Ítaca es, dicen, la tierra a la que se debe volver, el hogar. Ítaca, de donde parten los héroes, a donde regresan, victoriosos, para recibir lo que ellos creen su merecida recompensa, reclamada a golpe de flecha y lanza. Felicidad forzosa, forzada; no en vano han abandonado la que se les ofrecía en la senda de regreso.
Ítaca es ese lugar permanente, estático, inmutable en el tiempo y en el espacio. Volver a Ítaca es reencontrarse con el pasado futuro que planeaste al partir. Odiseo ha de partir para regresar; ha de partir para cambiar, crecer, vivir y volver a ese lugar donde, maduro, ya no se alterará más que cuando se abandone a las Moiras.
Para que Odiseo vaya y vuelva, Penélope debe permanecer, tan inmutable como la tierra que habita.
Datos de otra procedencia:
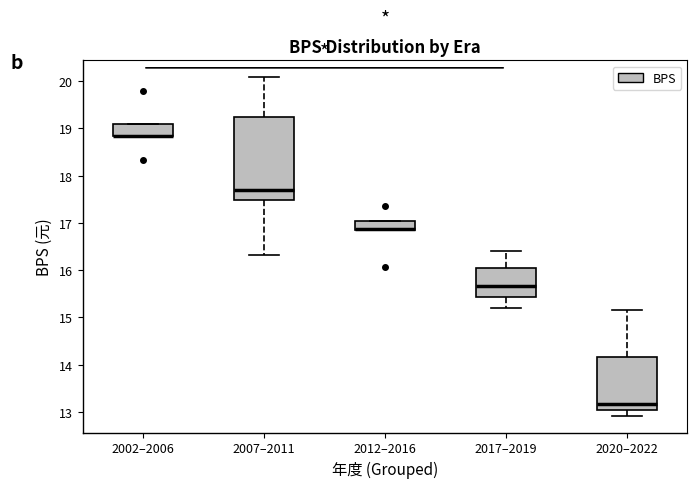

Where is the upper edge of the box for 2020–2022 on the y-axis? The values are not printed on the chart, so give them approximately, as read against the axis.

14.2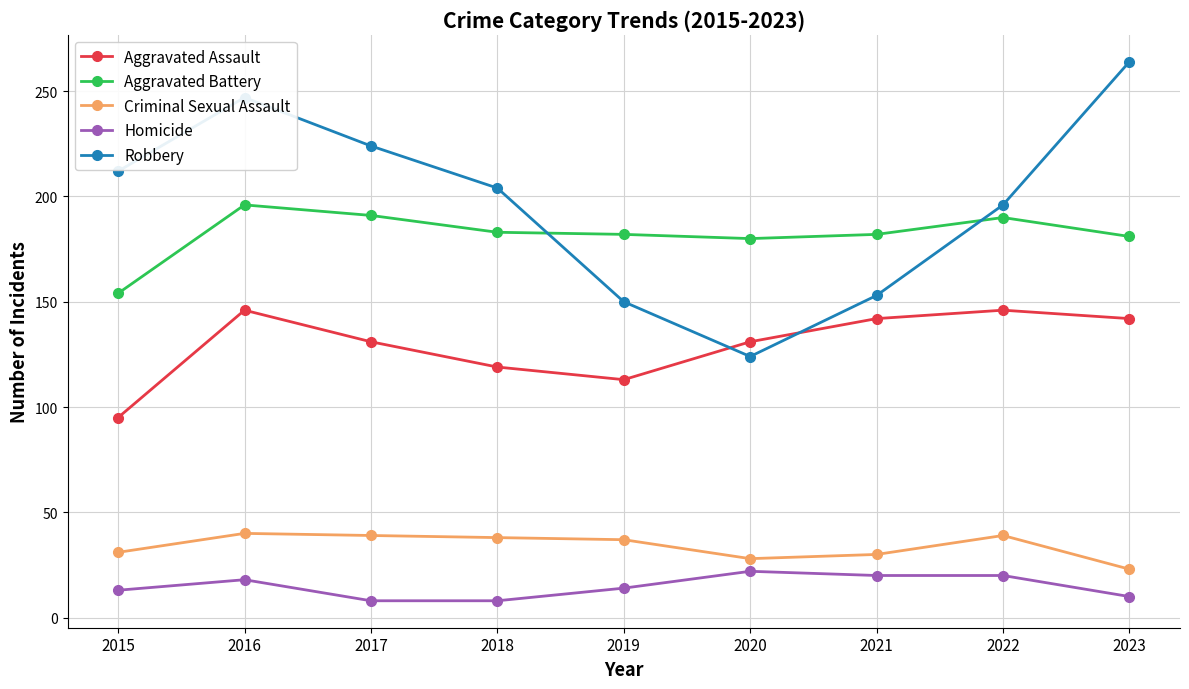

True or false: Aggravated Battery and Robbery cross at least once.

True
Pasa los días atrapada en una red que ella misma teje, obligándose a no abandonar nunca su prisión, a no sentir el impulso de convertirse ella misma en navegante. Se teje y se trama, se cose las costuras de las arrugas y se llena de la cálida espuma de una libertad que no es la suya.
Penélope espera, sobrevive, prisionera de una patria que abrasa sus dedos con cada nuevo amanecer. Esclava de su semilla, teje. Teje y desteje, dueña solo del tiempo. Teje para huir sin escapar, cree que sus pies son demasiado blandos para aguantar el camino; no se da cuenta de los callos que han endurecido sus manos y sus ojos. Teje, teje y teje, teje y desteje, cada día, hasta que su hilo se rompa.